Lambert_to_the_SlaughterOne facet of the current outrage over hyper-aggressive, racially-focused police work isn’t getting much attention, but it keeps rolling back in my alleged mind. It’s this: Why, in 2014 USA is the average beat cop still exercising “lawful” force with live ammunition?

The spate of demonstrations and high emotion surrounding the Michael Brown and Eric Garner and Tamir Rice (the 12 year-old in Cleveland) incidents will subside soon enough, replaced in the public’s attention by some new atrocity, Christmas shopping or speculation of what Leonard DiCaprio was planning to do with 20 supermodels. But until then it’s worth asking the question, “Why haven’t police departments been required to transition to non-lethal ammunition?”

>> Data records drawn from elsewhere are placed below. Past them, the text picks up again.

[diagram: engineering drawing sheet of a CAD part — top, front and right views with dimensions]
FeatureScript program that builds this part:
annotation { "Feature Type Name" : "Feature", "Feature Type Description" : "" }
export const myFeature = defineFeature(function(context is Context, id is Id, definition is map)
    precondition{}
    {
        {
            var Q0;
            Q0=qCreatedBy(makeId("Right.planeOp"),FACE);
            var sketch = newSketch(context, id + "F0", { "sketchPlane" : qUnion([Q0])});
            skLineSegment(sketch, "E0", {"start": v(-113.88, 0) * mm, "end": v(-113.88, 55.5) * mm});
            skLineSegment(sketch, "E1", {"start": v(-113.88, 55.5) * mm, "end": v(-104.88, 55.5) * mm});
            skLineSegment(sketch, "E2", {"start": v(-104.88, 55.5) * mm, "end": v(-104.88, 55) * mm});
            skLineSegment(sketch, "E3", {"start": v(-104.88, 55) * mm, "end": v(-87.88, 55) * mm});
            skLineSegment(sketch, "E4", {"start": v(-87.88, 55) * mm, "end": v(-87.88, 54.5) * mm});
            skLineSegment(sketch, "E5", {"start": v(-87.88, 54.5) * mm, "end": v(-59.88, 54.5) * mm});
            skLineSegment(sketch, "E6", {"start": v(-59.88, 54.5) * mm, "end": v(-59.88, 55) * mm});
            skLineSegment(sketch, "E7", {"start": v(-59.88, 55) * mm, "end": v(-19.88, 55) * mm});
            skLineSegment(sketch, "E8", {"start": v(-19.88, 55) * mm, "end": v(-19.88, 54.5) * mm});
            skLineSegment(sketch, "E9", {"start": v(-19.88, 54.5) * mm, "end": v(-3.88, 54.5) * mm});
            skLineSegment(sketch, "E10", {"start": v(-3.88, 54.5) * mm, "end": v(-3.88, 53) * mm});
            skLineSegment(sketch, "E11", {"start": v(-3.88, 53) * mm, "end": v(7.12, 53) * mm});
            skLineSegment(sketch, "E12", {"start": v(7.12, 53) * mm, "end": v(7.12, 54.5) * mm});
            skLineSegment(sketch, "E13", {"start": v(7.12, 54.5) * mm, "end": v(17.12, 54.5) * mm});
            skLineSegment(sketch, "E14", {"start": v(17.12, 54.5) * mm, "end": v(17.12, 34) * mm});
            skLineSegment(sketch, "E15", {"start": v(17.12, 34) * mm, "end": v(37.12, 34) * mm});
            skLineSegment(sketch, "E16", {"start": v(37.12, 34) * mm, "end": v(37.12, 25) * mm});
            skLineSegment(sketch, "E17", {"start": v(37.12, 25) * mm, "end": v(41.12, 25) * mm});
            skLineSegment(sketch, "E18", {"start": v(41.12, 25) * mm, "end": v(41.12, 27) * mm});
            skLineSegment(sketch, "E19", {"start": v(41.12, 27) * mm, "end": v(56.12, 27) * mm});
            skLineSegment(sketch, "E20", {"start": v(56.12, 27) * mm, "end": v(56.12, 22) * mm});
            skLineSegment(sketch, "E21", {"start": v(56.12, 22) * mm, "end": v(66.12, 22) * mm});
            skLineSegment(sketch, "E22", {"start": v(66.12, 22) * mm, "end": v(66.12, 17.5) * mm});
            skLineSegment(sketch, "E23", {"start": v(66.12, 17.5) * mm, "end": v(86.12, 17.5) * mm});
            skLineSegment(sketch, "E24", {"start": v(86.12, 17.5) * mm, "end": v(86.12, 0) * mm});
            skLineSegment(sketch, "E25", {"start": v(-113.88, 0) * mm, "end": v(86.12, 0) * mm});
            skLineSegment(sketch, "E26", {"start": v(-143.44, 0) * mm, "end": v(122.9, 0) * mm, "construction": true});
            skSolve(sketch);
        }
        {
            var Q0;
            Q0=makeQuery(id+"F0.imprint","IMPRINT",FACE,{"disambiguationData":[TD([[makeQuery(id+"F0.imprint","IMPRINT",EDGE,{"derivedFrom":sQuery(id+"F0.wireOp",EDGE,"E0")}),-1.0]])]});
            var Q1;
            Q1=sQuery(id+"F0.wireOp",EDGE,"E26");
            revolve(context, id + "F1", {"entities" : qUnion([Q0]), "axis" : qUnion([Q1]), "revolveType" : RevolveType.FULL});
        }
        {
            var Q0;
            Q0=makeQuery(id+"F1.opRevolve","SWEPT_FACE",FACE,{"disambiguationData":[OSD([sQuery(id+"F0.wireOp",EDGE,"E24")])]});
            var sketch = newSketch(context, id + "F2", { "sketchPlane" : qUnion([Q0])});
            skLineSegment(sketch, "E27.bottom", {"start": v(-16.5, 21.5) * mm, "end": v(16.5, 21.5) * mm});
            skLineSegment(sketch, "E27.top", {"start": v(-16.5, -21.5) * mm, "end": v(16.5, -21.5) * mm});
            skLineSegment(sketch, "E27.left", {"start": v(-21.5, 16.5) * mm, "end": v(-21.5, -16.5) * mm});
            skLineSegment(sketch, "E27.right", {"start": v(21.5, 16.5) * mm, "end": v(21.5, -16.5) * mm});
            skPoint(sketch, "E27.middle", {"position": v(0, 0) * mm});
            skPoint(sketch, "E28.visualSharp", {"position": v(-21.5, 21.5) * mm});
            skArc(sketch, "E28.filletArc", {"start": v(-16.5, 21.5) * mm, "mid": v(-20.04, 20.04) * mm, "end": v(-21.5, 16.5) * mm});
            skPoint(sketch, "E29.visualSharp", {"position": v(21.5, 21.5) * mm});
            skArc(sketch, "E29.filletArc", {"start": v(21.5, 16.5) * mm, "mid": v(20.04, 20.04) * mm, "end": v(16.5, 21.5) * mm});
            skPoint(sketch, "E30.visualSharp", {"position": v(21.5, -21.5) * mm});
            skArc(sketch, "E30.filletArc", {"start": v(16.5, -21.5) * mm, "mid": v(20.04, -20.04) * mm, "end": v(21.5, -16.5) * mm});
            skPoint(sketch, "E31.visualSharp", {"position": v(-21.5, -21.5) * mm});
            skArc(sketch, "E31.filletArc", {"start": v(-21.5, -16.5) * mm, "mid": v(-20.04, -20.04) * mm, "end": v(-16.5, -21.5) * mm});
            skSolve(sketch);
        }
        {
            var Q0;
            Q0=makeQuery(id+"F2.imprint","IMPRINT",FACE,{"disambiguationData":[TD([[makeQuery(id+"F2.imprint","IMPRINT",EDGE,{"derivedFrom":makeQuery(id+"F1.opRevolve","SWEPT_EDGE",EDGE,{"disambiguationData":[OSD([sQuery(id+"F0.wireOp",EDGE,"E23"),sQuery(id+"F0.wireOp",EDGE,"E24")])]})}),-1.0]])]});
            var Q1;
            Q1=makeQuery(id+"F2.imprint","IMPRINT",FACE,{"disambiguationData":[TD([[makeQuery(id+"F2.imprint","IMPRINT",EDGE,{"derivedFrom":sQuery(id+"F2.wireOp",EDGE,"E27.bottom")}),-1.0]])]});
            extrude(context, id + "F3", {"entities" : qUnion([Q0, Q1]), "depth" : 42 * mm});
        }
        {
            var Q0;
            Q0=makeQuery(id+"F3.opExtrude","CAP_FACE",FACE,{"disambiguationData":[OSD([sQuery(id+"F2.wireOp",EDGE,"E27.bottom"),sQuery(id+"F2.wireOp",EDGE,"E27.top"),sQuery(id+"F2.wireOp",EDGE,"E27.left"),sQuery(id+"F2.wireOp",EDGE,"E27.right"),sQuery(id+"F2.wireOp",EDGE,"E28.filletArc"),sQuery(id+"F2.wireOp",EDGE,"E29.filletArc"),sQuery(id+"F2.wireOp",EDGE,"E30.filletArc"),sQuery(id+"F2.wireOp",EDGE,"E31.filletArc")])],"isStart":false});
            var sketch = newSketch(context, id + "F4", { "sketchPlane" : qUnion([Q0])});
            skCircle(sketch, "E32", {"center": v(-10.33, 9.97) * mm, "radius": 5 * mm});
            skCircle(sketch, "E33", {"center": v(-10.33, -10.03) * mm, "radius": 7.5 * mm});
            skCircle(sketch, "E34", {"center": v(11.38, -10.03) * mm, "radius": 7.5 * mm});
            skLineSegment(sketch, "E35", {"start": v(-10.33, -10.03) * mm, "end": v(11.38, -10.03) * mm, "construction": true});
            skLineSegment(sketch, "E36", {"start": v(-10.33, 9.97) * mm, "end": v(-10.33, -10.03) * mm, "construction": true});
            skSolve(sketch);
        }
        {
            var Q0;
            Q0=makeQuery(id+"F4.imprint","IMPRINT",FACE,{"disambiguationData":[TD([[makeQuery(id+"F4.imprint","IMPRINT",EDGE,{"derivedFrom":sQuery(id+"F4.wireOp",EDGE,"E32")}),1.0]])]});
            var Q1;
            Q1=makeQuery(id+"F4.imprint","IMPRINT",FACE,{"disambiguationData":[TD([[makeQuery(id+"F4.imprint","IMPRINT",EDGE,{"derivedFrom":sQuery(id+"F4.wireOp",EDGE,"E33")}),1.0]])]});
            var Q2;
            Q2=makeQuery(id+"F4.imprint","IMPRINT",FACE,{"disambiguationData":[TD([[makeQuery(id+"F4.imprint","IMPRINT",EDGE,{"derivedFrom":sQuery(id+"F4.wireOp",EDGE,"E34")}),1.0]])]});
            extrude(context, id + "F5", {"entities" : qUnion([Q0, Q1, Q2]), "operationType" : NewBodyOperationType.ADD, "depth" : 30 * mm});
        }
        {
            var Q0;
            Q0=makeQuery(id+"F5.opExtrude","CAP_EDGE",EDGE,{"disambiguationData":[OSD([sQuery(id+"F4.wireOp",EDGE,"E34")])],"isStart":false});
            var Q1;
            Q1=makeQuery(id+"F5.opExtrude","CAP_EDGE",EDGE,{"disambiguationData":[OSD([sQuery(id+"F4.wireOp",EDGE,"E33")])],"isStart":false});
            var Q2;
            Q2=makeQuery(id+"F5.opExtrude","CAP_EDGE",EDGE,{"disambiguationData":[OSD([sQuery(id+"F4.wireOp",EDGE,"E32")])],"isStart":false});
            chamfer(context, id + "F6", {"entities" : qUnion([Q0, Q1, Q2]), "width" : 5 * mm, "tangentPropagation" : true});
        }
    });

Its been an established fact for decades that the average cop goes his/her entire career without firing their weapon. Obviously, firearms are standard issue equipment for the exceedingly rare incident where the cop confronts some truly lethal perp/psycho. But even then, in those remarkably rare moments when a lone cop or two is caught by surprise, the preferred outcome is to render the suspect immobile and pack him off to jail for the courts to decide his fate.

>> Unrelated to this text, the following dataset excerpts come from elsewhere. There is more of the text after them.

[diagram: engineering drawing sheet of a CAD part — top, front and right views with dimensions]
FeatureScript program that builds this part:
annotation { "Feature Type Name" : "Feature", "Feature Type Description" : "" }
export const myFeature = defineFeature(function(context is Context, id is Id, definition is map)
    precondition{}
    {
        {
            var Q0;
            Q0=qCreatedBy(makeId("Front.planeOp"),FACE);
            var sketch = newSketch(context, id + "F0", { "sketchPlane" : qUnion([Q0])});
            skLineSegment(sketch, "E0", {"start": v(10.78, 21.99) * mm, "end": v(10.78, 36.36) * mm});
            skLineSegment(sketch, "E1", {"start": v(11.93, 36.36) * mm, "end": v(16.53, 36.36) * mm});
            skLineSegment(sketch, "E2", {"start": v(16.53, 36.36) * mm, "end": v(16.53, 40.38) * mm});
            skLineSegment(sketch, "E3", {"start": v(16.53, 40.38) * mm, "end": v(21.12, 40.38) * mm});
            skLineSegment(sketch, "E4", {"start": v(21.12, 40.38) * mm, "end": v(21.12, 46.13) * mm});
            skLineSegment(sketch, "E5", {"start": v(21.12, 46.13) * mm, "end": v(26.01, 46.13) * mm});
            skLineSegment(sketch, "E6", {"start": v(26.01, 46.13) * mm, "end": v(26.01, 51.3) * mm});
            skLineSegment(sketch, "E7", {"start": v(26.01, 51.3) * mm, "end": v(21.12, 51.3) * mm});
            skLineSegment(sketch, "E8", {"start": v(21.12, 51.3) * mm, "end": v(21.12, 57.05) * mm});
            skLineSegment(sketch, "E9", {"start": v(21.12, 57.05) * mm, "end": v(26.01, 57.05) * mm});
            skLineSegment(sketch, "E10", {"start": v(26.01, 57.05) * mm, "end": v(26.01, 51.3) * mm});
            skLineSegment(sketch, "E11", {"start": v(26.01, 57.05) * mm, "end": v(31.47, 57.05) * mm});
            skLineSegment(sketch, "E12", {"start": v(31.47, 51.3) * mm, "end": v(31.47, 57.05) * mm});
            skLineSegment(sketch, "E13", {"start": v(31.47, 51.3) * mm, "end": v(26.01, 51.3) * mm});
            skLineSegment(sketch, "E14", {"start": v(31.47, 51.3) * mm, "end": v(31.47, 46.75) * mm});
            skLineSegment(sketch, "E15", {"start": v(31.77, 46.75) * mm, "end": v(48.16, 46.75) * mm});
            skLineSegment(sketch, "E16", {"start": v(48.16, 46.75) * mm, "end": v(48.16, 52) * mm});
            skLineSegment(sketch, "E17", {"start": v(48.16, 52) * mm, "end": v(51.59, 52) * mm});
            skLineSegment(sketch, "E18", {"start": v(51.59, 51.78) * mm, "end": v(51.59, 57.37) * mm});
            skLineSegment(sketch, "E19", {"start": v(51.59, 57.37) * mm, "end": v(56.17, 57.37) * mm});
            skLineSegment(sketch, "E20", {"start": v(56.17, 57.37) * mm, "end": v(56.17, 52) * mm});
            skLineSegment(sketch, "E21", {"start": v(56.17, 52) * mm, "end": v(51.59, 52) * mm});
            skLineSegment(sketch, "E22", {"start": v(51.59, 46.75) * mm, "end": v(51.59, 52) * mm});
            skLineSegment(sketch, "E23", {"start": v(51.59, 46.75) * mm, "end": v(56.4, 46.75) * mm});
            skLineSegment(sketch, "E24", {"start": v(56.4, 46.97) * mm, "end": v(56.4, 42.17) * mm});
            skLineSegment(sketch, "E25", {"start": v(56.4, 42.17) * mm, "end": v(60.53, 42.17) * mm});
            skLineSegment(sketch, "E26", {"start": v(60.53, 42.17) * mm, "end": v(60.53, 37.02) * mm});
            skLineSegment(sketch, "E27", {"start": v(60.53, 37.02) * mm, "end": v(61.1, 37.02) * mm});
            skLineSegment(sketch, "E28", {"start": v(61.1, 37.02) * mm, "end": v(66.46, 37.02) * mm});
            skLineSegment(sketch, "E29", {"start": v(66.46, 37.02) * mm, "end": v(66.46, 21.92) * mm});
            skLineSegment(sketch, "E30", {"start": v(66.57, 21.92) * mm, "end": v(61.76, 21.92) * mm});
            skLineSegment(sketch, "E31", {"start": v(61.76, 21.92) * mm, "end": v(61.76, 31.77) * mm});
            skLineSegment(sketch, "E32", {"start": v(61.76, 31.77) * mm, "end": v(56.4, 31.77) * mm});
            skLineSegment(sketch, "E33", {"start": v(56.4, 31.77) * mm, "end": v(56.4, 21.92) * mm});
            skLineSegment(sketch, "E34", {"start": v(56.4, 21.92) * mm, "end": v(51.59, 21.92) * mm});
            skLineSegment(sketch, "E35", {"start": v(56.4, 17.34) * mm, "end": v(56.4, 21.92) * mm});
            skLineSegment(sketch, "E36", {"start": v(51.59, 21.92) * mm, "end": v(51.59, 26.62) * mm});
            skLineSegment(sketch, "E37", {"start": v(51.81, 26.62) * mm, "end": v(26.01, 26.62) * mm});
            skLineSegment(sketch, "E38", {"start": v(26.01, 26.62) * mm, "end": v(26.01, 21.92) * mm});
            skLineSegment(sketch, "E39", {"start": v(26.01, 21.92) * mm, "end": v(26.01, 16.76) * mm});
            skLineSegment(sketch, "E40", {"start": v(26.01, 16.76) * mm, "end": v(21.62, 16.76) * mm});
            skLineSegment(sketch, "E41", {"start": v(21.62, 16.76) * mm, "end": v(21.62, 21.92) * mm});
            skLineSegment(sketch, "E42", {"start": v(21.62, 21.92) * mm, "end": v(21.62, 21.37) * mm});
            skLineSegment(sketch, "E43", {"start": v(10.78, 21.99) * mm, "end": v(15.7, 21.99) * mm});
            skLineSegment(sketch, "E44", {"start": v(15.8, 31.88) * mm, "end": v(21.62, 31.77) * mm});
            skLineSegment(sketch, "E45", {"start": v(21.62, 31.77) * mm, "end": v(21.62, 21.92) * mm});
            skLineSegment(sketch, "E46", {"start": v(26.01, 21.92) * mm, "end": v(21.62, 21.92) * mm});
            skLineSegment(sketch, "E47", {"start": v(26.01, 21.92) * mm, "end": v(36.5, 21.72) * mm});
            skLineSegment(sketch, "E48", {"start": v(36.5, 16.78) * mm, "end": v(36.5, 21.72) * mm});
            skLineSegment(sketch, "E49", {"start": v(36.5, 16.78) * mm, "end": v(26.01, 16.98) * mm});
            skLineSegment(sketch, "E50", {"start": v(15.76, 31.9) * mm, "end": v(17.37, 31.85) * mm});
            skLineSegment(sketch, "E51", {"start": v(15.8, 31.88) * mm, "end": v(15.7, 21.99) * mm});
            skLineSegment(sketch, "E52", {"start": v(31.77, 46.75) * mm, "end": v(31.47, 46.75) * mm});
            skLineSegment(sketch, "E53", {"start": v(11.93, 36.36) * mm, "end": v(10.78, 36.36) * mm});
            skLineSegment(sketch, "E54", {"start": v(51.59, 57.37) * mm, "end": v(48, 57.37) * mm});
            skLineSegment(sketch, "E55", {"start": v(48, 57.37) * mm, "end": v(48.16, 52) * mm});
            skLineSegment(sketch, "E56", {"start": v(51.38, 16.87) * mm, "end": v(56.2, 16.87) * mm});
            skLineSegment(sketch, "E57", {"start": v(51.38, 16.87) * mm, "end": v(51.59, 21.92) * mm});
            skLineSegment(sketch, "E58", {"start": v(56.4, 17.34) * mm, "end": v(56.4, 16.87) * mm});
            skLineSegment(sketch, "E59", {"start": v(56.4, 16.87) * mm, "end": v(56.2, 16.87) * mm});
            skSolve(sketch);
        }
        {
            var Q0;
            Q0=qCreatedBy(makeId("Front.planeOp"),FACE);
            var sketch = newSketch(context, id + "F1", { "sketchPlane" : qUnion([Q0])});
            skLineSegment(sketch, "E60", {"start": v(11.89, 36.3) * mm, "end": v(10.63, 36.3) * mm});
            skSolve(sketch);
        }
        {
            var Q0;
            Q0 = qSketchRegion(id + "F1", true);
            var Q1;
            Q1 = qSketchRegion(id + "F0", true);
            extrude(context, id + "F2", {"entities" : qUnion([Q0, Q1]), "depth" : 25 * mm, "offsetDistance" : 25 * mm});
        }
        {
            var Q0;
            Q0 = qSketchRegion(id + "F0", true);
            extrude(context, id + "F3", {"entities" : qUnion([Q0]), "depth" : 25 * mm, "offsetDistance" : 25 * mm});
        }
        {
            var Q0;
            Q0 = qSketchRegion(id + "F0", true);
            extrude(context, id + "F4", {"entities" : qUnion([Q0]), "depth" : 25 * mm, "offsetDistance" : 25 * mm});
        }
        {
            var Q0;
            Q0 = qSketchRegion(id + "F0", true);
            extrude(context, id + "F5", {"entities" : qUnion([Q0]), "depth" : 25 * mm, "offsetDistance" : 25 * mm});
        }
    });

In the (even rarer) case where the police are in pursuit of an indisputably violent, gun-wielding offender, a situation where back-up is usually called in, it isn’t impossible to switch over to a “live” gun stashed in the cop car … or just let the SWAT team take over.

Without question, the usual suspects, the NRA and its most ardent, imbalanced, gun-fetishizing supporters will howl that replacing death-dealing bullets with rubber bullets (which stun and hurt like hell, especially at short distances) or chemical darts is a new low in lunatic, liberal criminal-coddling, a neutering of the last barrier of flexing machismo between the thug class and the huddled, fearful masses.

The response to that, as always, should be “[bleep] them.” That crowd is as unstable as any street “thug”.

Polling shows a wide gap between what white America and black America think of aggressive policing. And yes, it does matter that the former has almost no experience with an insecure cop freaking out at the sight of you, or getting hostile when asked why the hell he’s getting in your face? For blacks, even suburban professionals, that’s a common occurrence, and one that gets exponentially worse in predominantly black neighborhoods.

This situation wouldn’t be as bad if the average police force had a better pool of police candidates to choose from. But you get what you pay for. At standard salary rates, cop shops don’t exactly have the luxury of culling through the cream of decision-makers.

The cop who killed little Tamir Rice in Cleveland, blasting away before he even got out his car, was regarded as so dismally ill-equipped to make good decisions he was let go from a small town force before catching on with Cleveland’s finest … which never looked at the details of his work history.

I quote his previous commander’s assessment: “ … he would not be able to substantially cope, or make good decisions, during or resulting from any other stressful situation.”

Put bluntly, the guy was/is fundamentally unstable and in a sane world should never have been issued a gun permit, much less given what amounts to a license to kill.

Ditto Darren Wilson in Ferguson. A reading of the grand jury testimony paints a fairly clear picture of an insecure tough guy wannabe, his swagger bolstered by the goods on his hip. There doesn’t seem to be a lot of doubt left that Wilson incited the confrontation and then panicked when Brown (unwisely) told him to “[bleep] off.”

But had he, or the dimwit in Cleveland been firing rubber bullets or chemical darts, no one involved would be dead today, and the courts could have gone about their usual business of … exonerating the cops.

As for Eric Garner’s chokehold death on Staten Island, where would that story be if the cops weren’t on an arrest quota, a la “The Wire”? The guy’s back selling cigarettes. Write him a ticket and find something better to do.